Actors on TV or on film are seldom filmed placing food in their mouths, then chewing and swallowing. If they are, it is often a signifier that the character is uncouth (or at best blunt and direct).

Usually the edit shows people preparing or ordering food, in front of food, holding food, talking over food, complimenting the food that they have just eaten, but not actually eating.

A typical fast food ad must try to sell food, so it follows the pattern of wacky antics and loving close-ups of the product, followed by the character moving in for a big happy bite. And as his mouth closes on the burger (no actual teeth or biting shown), or just after she discreetly pops the chocolate into her mouth, we cut to the logo before we have to deal with all the chewing and swallowing.

We, as human social animals, have an instinctual desire to eat with friends and family, but we also have an slight innate revulsion to other people eating in public. So we tend not to eat front of strangers or people who are not themselves eating. As Ikura notes, sharing food is a social bond.

Aside from that, the process of multiple takes means that the actors can't take a bite each time the scene is shot.

Most British TV ads can be divided into one of two equally sized groups: ads for fast food and sweets; and ads for beauty products to repair the damage done by the fast food. Of course, you could shun both and still come out even, but then you wouldn't be a good consumer.

One word: business.

And, of course, a few hundred more in explanation. Picture, if you will, in your mind's eye, a man standing in the street, or listening to the boss, or having a conversation in his parlor. For the most part, he's probably standing still. Yet his subtle body language- eye movements, facial tics, small shifts of weight, tells us that he's actually active, aware of and involved in the world around him.

Now, picture another man on stage or on film, acting out those same tasks. He's probably at least several feet from the camera or audience, in unnatural makeup and lighting, potentially wearing a difficult costume, trying all the while (perhaps unsuccessfully) to not only pretend to be a different man, but to, as that man, perform a specific course of action and speech, with little room for deviation. Chances are, you can't pick up on (or he isn't even expressing) all those subtle hints to the extent you could with the first man. If he's standing still, he looks dull, zombielike, removed from the situation.

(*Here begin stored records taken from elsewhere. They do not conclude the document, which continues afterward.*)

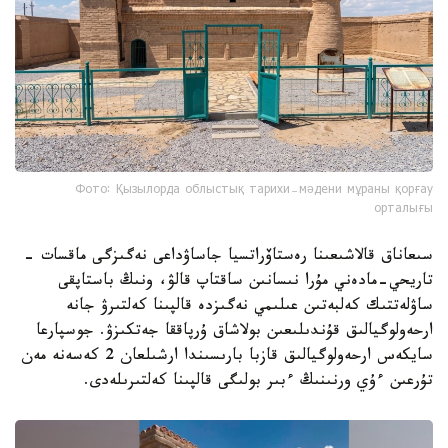
Фото: Қызылорда облыстық тарихи-мәдени мұраны қорғау
орталығы
سىعاناق قالاشىعىنا رەستاۆراتسيا جاساۋداعى نەگىزگى ماقسات -
تاريحي-مادەني مۇرا نىسانىن ساقتاپ قالۋ، ونىڭ باستاپقى
ساۋلەتتىك كەلبەتىن عىلىمي نەگىزدە قالپىنا كەلتىرۋ جانە
ارحەولوگيالىق قۇندىلىعىن بولاشاق ۇرپاققا جەتكىزۋ. جوسپارعا
سايكەس ارحەولوگيالىق قازبا بارىسىندا ارشىلعان 2 كەسەنە مەن
تۇرعىن ءۇي ورنىنىڭ ءبىر بولىگى قالپىنا كەلتىرىلەدى.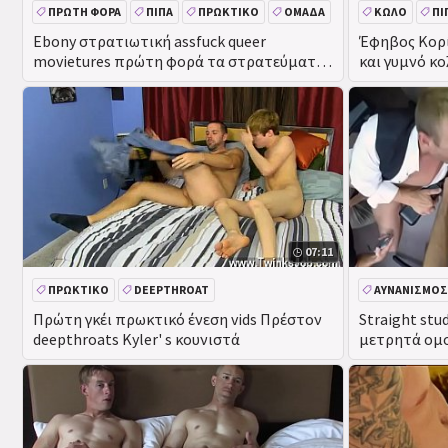
ΠΡΏΤΗ ΦΟΡΆ
ΠΊΠΑ
ΠΡΩΚΤΙΚΌ
ΟΜΆΔΑ
ΚΏΛΟ
ΠΊ
Ebony στρατιωτική assfuck queer
Έφηβος Κορ
movietures πρώτη φορά τα στρατεύματα
και γυμνό κο
ήρθαν
07:11
ΠΡΩΚΤΙΚΌ
DEEPTHROAT
ΑΥΝΑΝΙΣΜΌΣ
ΠΡΑΓΜΑΤΙΚΌ
Πρώτη γκέι πρωκτικό ένεση vids Πρέστον
Straight stu
deepthroats Kyler' s κουνιστά
μετρητά ομο
Παίρνει Assf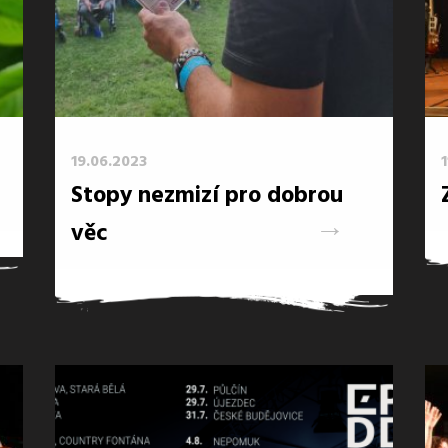
19.06.2023
Stopy nezmizí pro dobrou
→
věc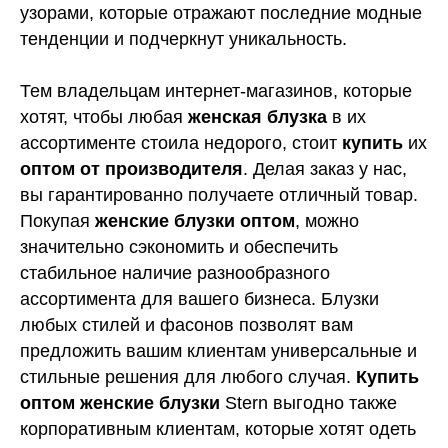
узорами, которые отражают последние модные
тенденции и подчеркнут уникальность.
Тем владельцам интернет-магазинов, которые
хотят, чтобы любая
женская блузка
в их
ассортименте стоила недорого, стоит
купить
их
оптом от производителя
. Делая заказ у нас,
вы гарантированно получаете отличный товар.
Покупая
женские блузки оптом
, можно
значительно сэкономить и обеспечить
стабильное наличие разнообразного
ассортимента для вашего бизнеса. Блузки
любых стилей и фасонов позволят вам
предложить вашим клиентам универсальные и
стильные решения для любого случая.
Купить
оптом женские блузки
Stern выгодно также
корпоративным клиентам, которые хотят одеть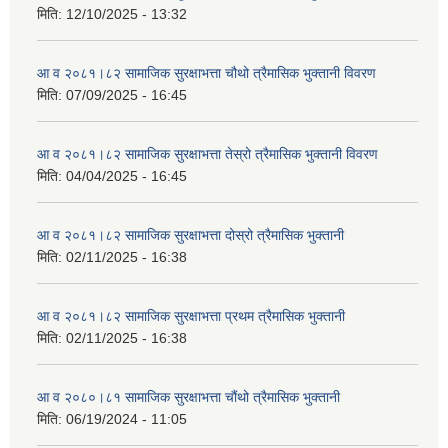
मिति:
12/10/2025 - 13:32
आ व २०८१।८२ सामाजिक सुरक्षाभत्ता चौथो त्रैमासिक भुक्तानी विवरण
मिति:
07/09/2025 - 16:45
आ व २०८१।८२ सामाजिक सुरक्षाभत्ता तेस्रो त्रैमासिक भुक्तानी विवरण
मिति:
04/04/2025 - 16:45
आ व २०८१।८२ सामाजिक सुरक्षाभत्ता दोस्रो त्रैमासिक भुक्तानी
मिति:
02/11/2025 - 16:38
आ व २०८१।८२ सामाजिक सुरक्षाभत्ता प्रथम त्रैमासिक भुक्तानी
मिति:
02/11/2025 - 16:38
आ व २०८०।८१ सामाजिक सुरक्षाभत्ता चौंथो त्रैमासिक भुक्तानी
मिति:
06/19/2024 - 11:05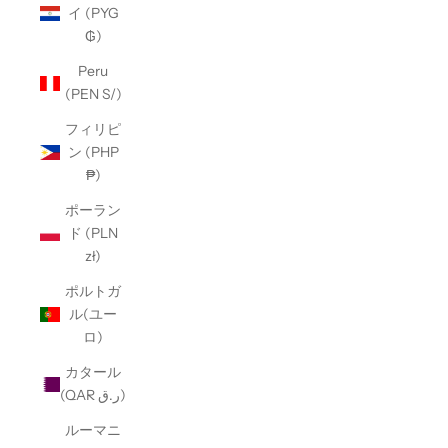
イ (PYG
₲)
Peru
(PEN S/)
フィリピ
ン (PHP
₱)
ポーラン
ド (PLN
zł)
ポルトガ
ル(ユー
ロ)
カタール
(QAR ر.ق)
ルーマニ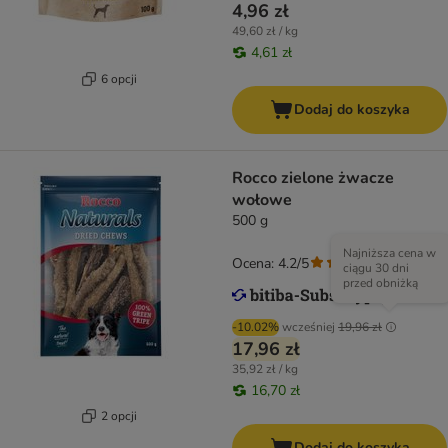
4,96 zł
49,60 zł / kg
4,61 zł
6 opcji
Dodaj do koszyka
Rocco zielone żwacze
wołowe
500 g
Najniższa cena w
Ocena: 4.2/5
(
86
)
ciągu 30 dni
przed obniżką
-10.02%
wcześniej
19,96 zł
17,96 zł
35,92 zł / kg
16,70 zł
2 opcji
Dodaj do koszyka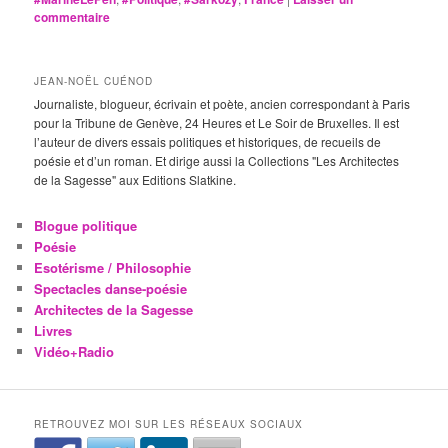
commentaire
JEAN-NOËL CUÉNOD
Journaliste, blogueur, écrivain et poète, ancien correspondant à Paris
pour la Tribune de Genève, 24 Heures et Le Soir de Bruxelles. Il est
l’auteur de divers essais politiques et historiques, de recueils de
poésie et d’un roman. Et dirige aussi la Collections "Les Architectes
de la Sagesse" aux Editions Slatkine.
Blogue politique
Poésie
Esotérisme / Philosophie
Spectacles danse-poésie
Architectes de la Sagesse
Livres
Vidéo+Radio
RETROUVEZ MOI SUR LES RÉSEAUX SOCIAUX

For this reason, actors, directors, and writers often try to give the characters something minor to do with themselves when they're not engaged in any other sort of action, something to signify that yes, they are real living people. This is called "business". But what can you use as business? You could have the actors carry or hold objects, but that might seem odd and would need to be worked into the story. You could establish some physical habit or behaviors for the characters - flipping a coin, adjusting their glasses, or looking around, but you run the risk of making them seem nervous, crazy, or just plain unnatural. What you really need is to find some minor physical activity which doesn't interfere too much with the actor's job of speaking, acting, and progressing the story, yet which appears to the audience as a perfectly unremarkable thing for a normal person to do.

You need something like smoking - a common habit, mostly unobtrusive and believable, which ties up the actor's hands for a while, coming complete with a set of widely-recognized (and sexy) ritualistic movements and behaviors. I know that all the anti-smoking activists would like you to believe differently but the prevalence of cigarettes in movies isn't just some evil tobacco company plot.

But anyway, this node's not about smoking, it's about eating. And with good reason. Smoking may be common, but it's not completely innocuous. Smoking carries overtones and implications that you may not want associated with the character, especially if you have him or her smoking every time there's a lull in the action. So what else can we use? Of course, eating! Everyone eats, and there are few situations in which it would seem outright strange to have food available. The actual consumption of food may interfere with dialogue or acting, but as StrawberryFrog notes, it's easy to gloss over that part altogether. Eating is one of the few behaviors imbued with more meaning and ritual than smoking (and potentially sexier ones at that), and social conditioning has brought us to associate them with increased sociability, conversation, and drama. People talking over dinner or while sharing a street vendor's fare seems natural, and in a dramatic work in which multiple days or even years are covered in the space of a few hours, it is completely believable that a significant proportion of the interaction between characters, and thus the scenes portrayed, takes place while eating.